The “just wait for GPT-6” argument fails because Problems 2 and 3 are universal across every model tested, spanning all architectures and all organisations. These aren’t bugs that get fixed with the next release. They’re properties of how these systems work.
And, look, I could be wrong. Maybe some architectural breakthrough changes this. But these papers tested the full spectrum of current models, and the patterns were universal. I wouldn’t bet on it, short of a completely new and different architectural paradigm.
This reinforces the Edge Alchemy framework. The human-driven theory of edge (“who pays you and why?”) is the step that LLMs cannot do, for multiple independent reasons. The training data doesn’t teach it (Problem 1). The architecture can’t track evolving state (Problem 2). And it converges on the most common answers, which are wrong (Problem 3).
Here’s a workflow that stands a chance of working: human generates insight (theory of edge), then AI implements it (coding, data wrangling), then human evaluates results.
AI for the implementation, humans for the thinking.
Go Easy on the Soma
Brave New World is my favourite novel. Huxley’s genius was showing that the most dangerous dystopia isn’t the one where people are oppressed. It’s the one where everyone’s perfectly content. Nobody questions anything because the system feels good from the inside.
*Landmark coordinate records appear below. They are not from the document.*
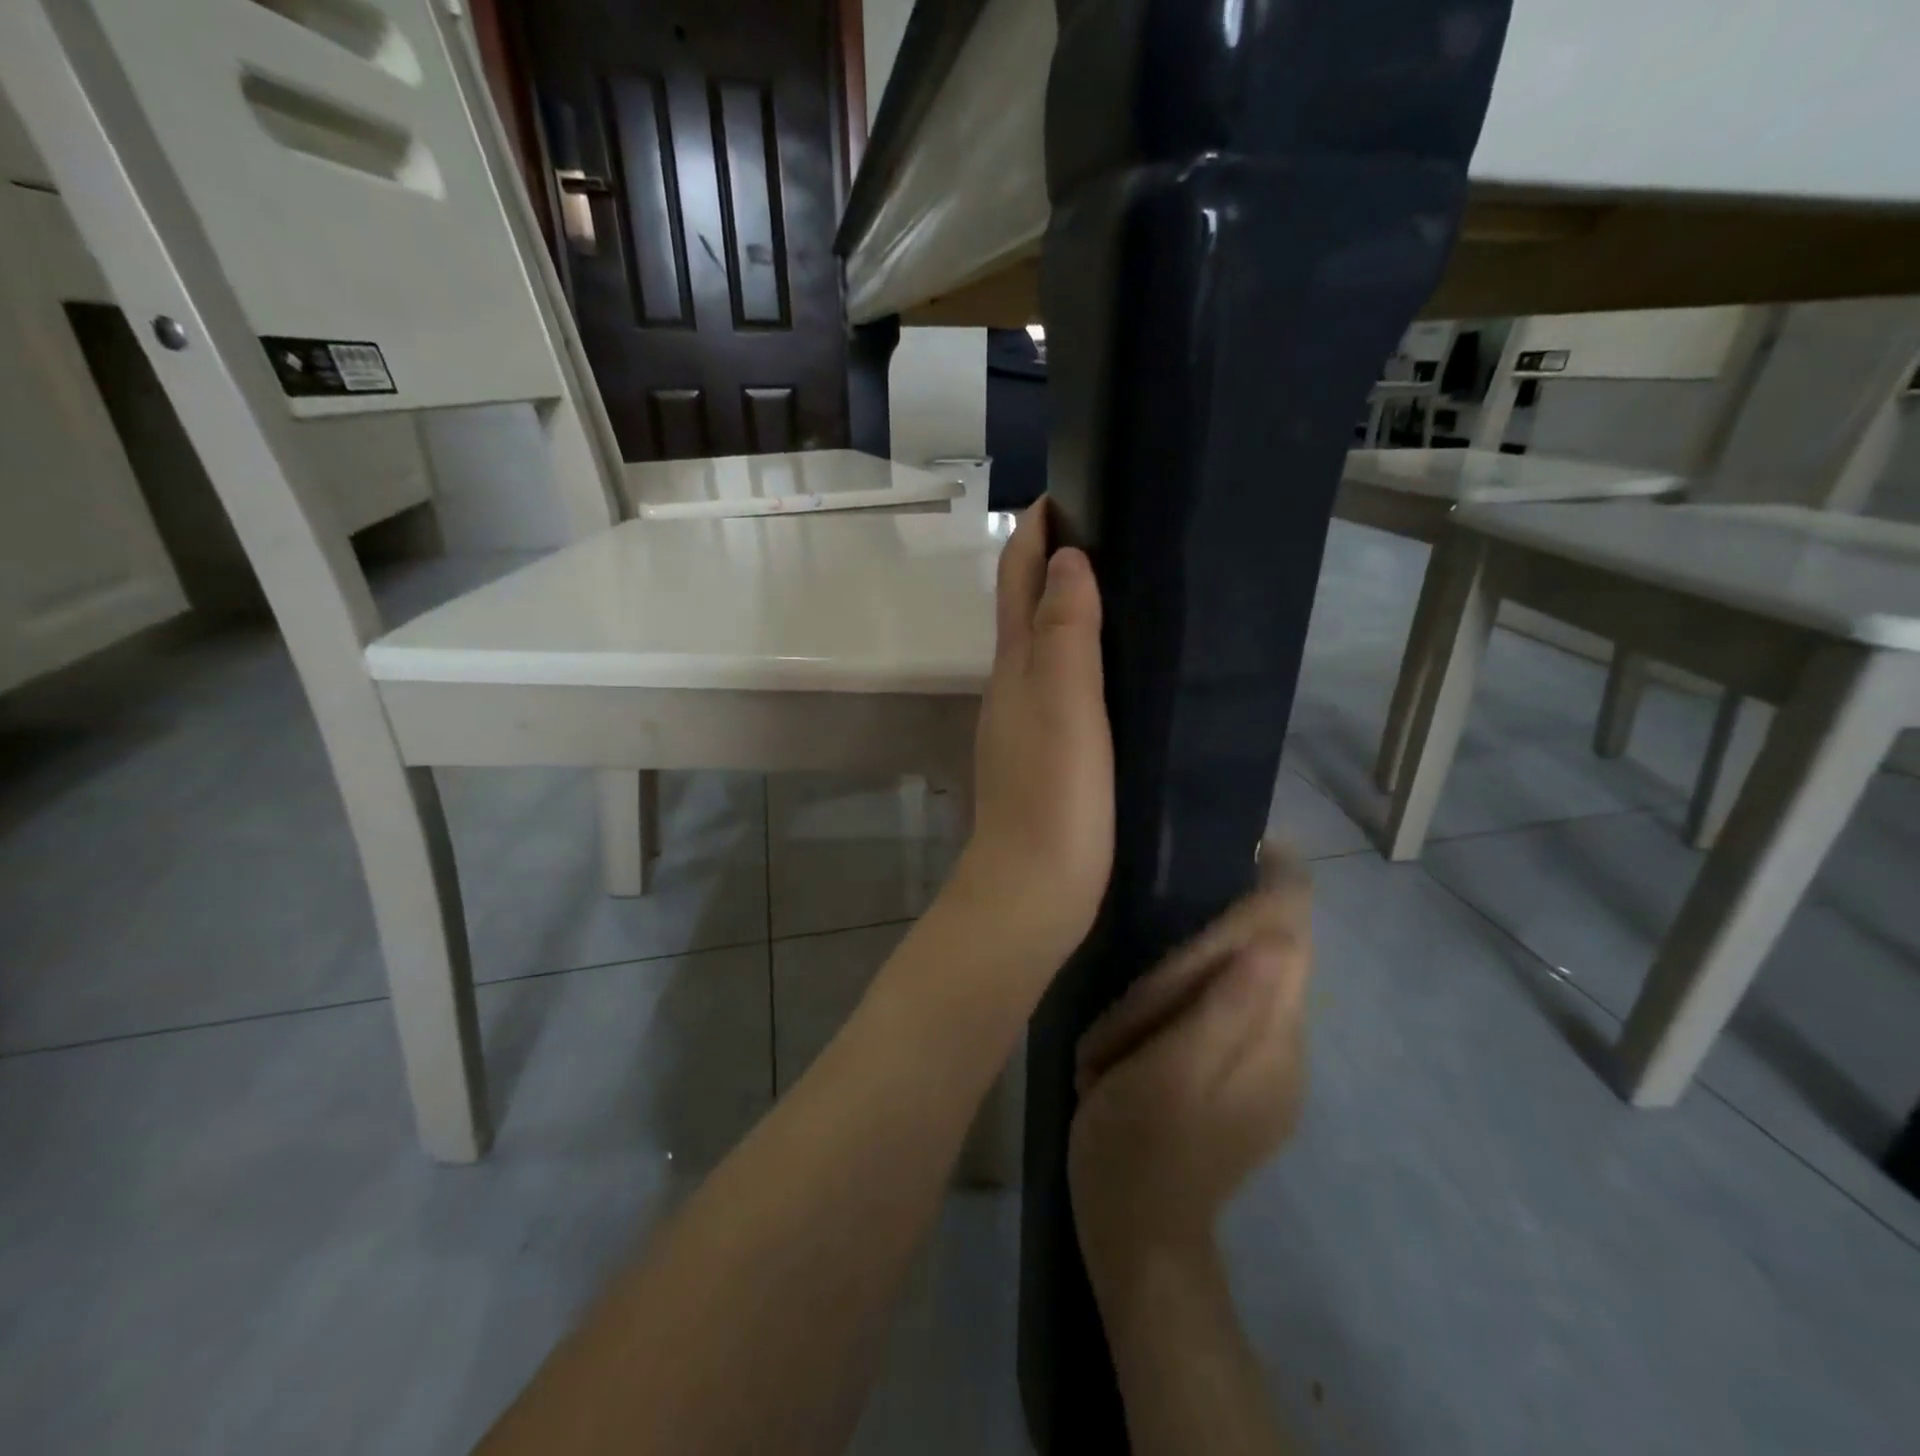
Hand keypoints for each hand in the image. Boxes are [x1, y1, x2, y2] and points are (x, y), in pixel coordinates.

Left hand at [952, 501, 1113, 970]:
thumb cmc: (1054, 794)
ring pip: (1042, 648)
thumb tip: (1067, 558)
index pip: (1018, 578)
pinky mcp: (1044, 757)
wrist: (1033, 890)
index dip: (1035, 532)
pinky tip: (1113, 669)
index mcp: (1016, 665)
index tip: (1067, 492)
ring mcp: (1024, 724)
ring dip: (1067, 610)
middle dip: (1053, 562)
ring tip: (1120, 588)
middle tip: (1108, 531)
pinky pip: (1060, 688)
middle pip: (1025, 607)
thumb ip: (1066, 629)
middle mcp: (1011, 686)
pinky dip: (1079, 659)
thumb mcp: (1065, 703)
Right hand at [1069, 847, 1312, 1277]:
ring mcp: (1273, 1067)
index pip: (1295, 938)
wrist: (1140, 1237)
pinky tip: (1165, 1007)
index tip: (1254, 842)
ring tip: (1153, 987)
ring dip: (1211, 961)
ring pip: (1259, 977)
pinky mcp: (1251, 1080)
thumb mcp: (1167, 1075)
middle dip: (1232, 926)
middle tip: (1170, 929)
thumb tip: (1277, 938)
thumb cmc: (1136, 1147)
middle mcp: (1287, 1046)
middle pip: (1280, 951)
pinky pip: (1242, 1006)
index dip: (1283, 884)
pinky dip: (1208, 988)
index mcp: (1269, 1041)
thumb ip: (1224, 1008)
That’s AI-assisted trading research right now.
It feels productive. You’re generating strategies, running backtests, getting clean code in minutes.
The dystopia is that you’re converging on conventional wisdom while feeling like you’re doing cutting-edge work. Work that moves your life forward. The machine tells you what you want to hear, confirms what you already believe, and does it with such confidence and speed that you never stop to ask whether any of it is real.
AI is the best research assistant ever built. I use it every day and it makes me faster at everything except the one thing that actually matters: understanding why an edge exists and whether it will persist.
That’s three independent reasons to keep doing the hard work of understanding why edges exist. You only learn this stuff by reading, talking to other people, and, primarily, by doing. There’s no shortcut, no matter how good the AI gets.
I didn’t need research papers to tell me this, but it’s nice to have the receipts.
References:
Wang, C. & Sun, J.V. (2025). “Unable to Forget: Proactive Interference Reveals Working Memory Limits in LLMs Beyond Context Length.” arXiv:2506.08184v3.
Jiang, L. et al. (2025). “Artificial Hivemind: The Open-Ended Homogeneity of Language Models (and Beyond).” 39th Conference on Neural Information Processing Systems (NeurIPS 2025).